O retorno financeiro é uma questão de tempo: as farmacêuticas já prometeram aos investidores que o preço das vacinas deve subir em um futuro próximo.

A subserviência do governo federal

Os projetos do Legislativo são o mais perto que estamos de peitar a indústria farmacêutica, que insiste em manter fechado o conhecimento sobre a produção de vacinas e fármacos essenciais – mesmo em um cenário de emergência como o que vivemos. Se depender do governo Bolsonaro e sua política externa subserviente aos EUA (agora órfã de Trump, mas essa é outra história), nos ficaríamos reféns dos interesses dos ricos.

Fomos o único país em desenvolvimento a se posicionar contra a suspensão de patentes para vacinas de covid na Organização Mundial do Comércio, a OMC. A proposta, apresentada pela Índia e pela África do Sul em outubro do ano passado, pretendia suspender temporariamente algumas cláusulas do Trips, acordo internacional que regula propriedade intelectual, para facilitar o acesso a processos e insumos farmacêuticos relacionados à pandemia. “A covid provou que o sistema de propriedade intelectual não funciona. Não foi projetado para lidar com pandemias. Tenho esperanças que isso nos colocará no caminho para falar sobre como reformar o sistema de propriedade intelectual para reagir às necessidades das pessoas dos países membros. Porque esta não é a única pandemia que enfrentaremos”, disse, na época, o conselheiro da OMC Mustageem De Gama.
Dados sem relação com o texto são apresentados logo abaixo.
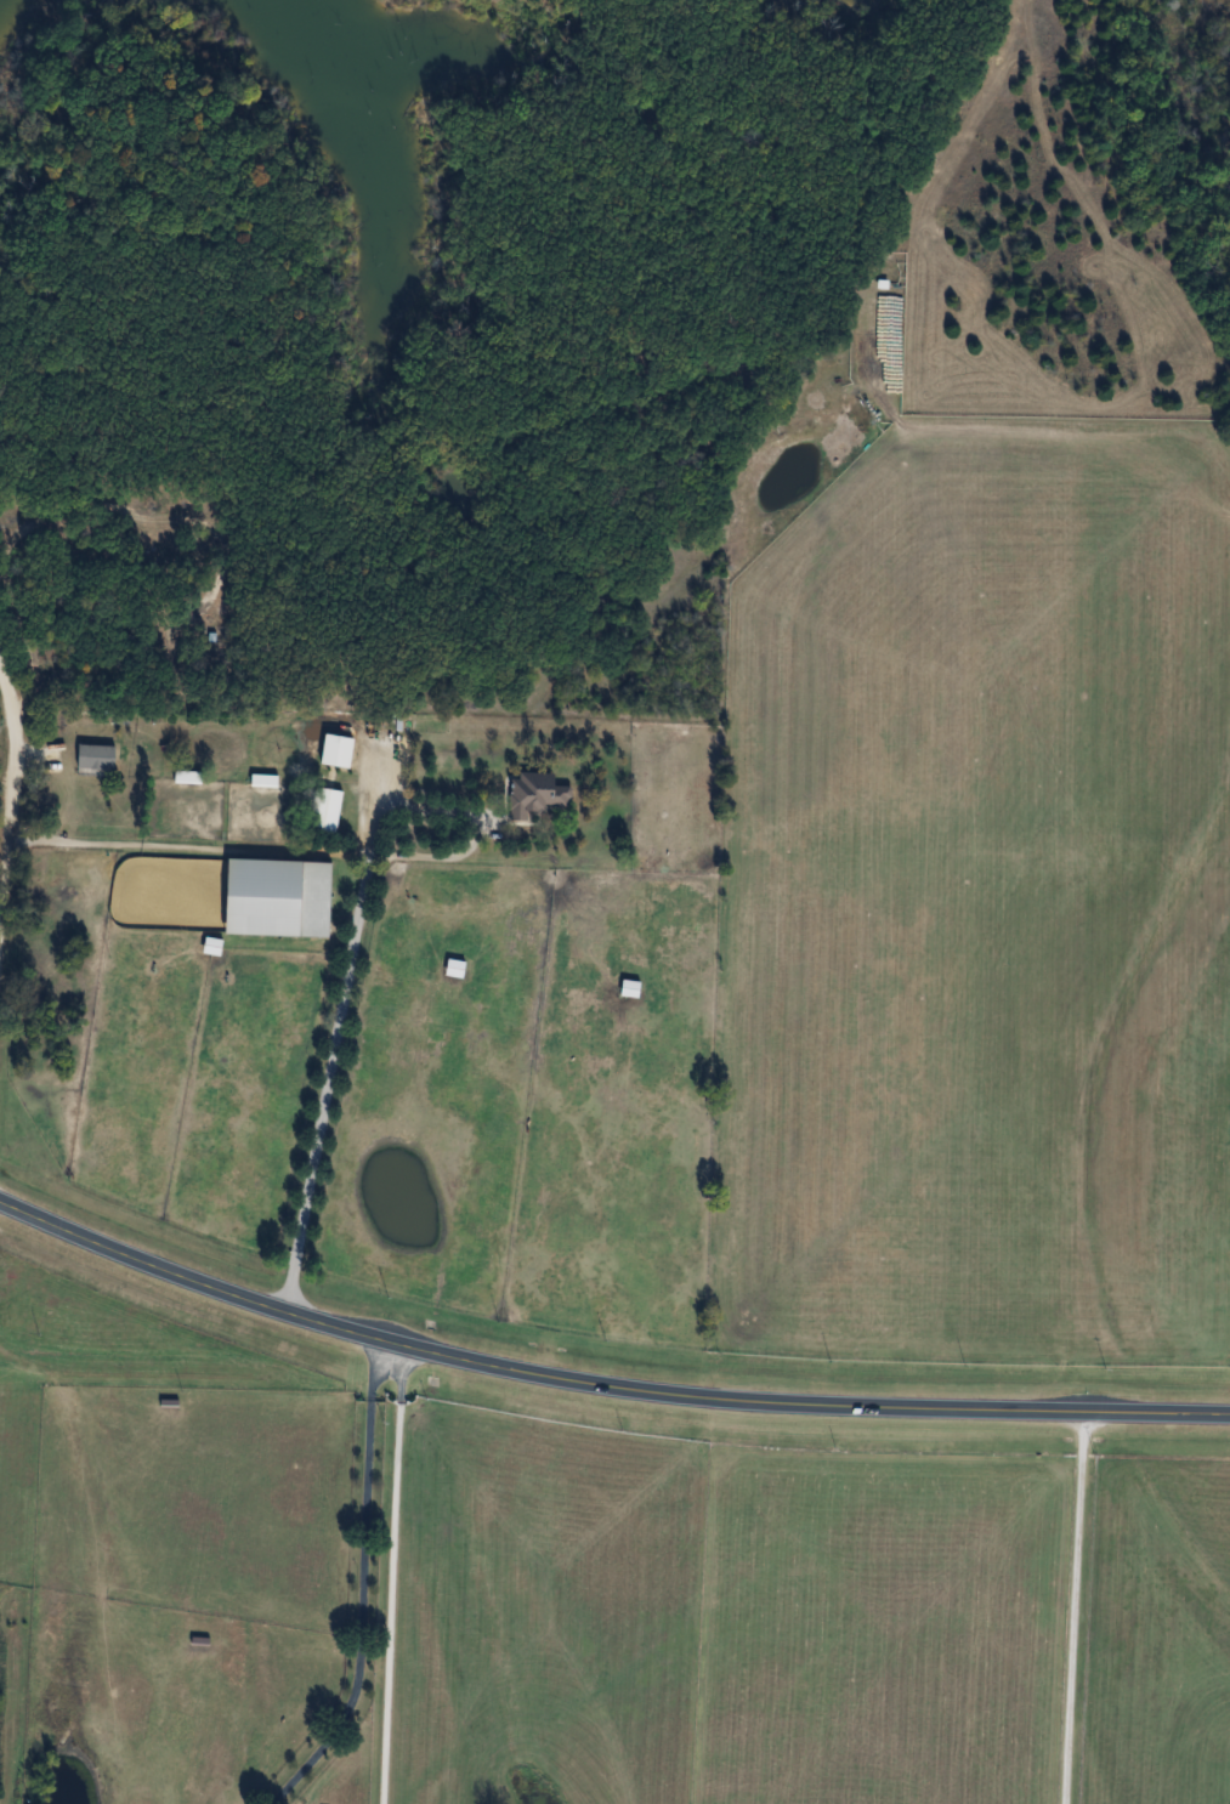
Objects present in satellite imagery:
building: (334, 752)
building: (94, 758)
road: (6, 759)
building: (533, 795)
building: (323, 812)
road: (475, 836)
road: (184, 844)
building: (275, 898)
building: (452, 969)
building: (627, 989)
road: (333, 1041)
road: (600, 1384)
road: (392, 1575)
road: (363, 1585)
road: (1075, 1607)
Pelo menos 57 países membros da OMC co-patrocinaram o projeto, e outros 50 o apoiaram. O Brasil não. Na reunião de janeiro, ficou em silêncio; em março, nosso representante bradou explicitamente contra, afirmando que o Trips já permite o chamado “licenciamento compulsório” em casos de emergência e que a proposta da Índia e África do Sul é ampla demais. O governo deve se alinhar à chamada “terceira via”, uma proposta apresentada pela OMC para resolver o impasse que prevê mecanismos voluntários. Afrouxa, mas não resolve. Os interesses das corporações farmacêuticas continuarão prevalecendo: são elas que determinam as condições, escopo e as empresas aptas a serem licenciadas.

Segundo Bermudez, existem hoje no mundo mais de 2 mil solicitações de patentes de medicamentos relacionados com a pandemia. Se qualquer uma delas for aprovada, seríamos obrigados a comprar do detentor das patentes pelo preço que ele determinasse – um processo, além de caro, também demorado e cheio de etapas.

Se aprovado agora, os projetos de lei já poderiam permitir que o Brasil importasse e, ao mesmo tempo, produzisse tecnologias que hoje são protegidas. Os efeitos poderiam ser imediatos: “no caso das vacinas para covid-19, o Brasil poderia trazer para o território nacional a produção de vacinas de maior reprodutibilidade e menor complexidade”, diz Bermudez. Ele afirma “não ter dúvidas” de que o licenciamento compulsório facilitaria a concorrência e acesso a esses produtos. “Estaremos priorizando a vida antes dos interesses comerciais”.

Uma série de ritos de tramitação de projetos de lei precisa ser acelerada para que as propostas sejam aprovadas em tempo hábil para surtir efeito na vacinação dos brasileiros. Embora os dois tenham entrado na pauta, nenhum deles foi considerado urgente pela presidência das casas. Sem isso, o processo de discussão pode se arrastar por meses. É por isso que, nesta semana, o Legislativo vai mostrar se está disposto a peitar o poderoso lobby farmacêutico. O governo federal já mostrou que não.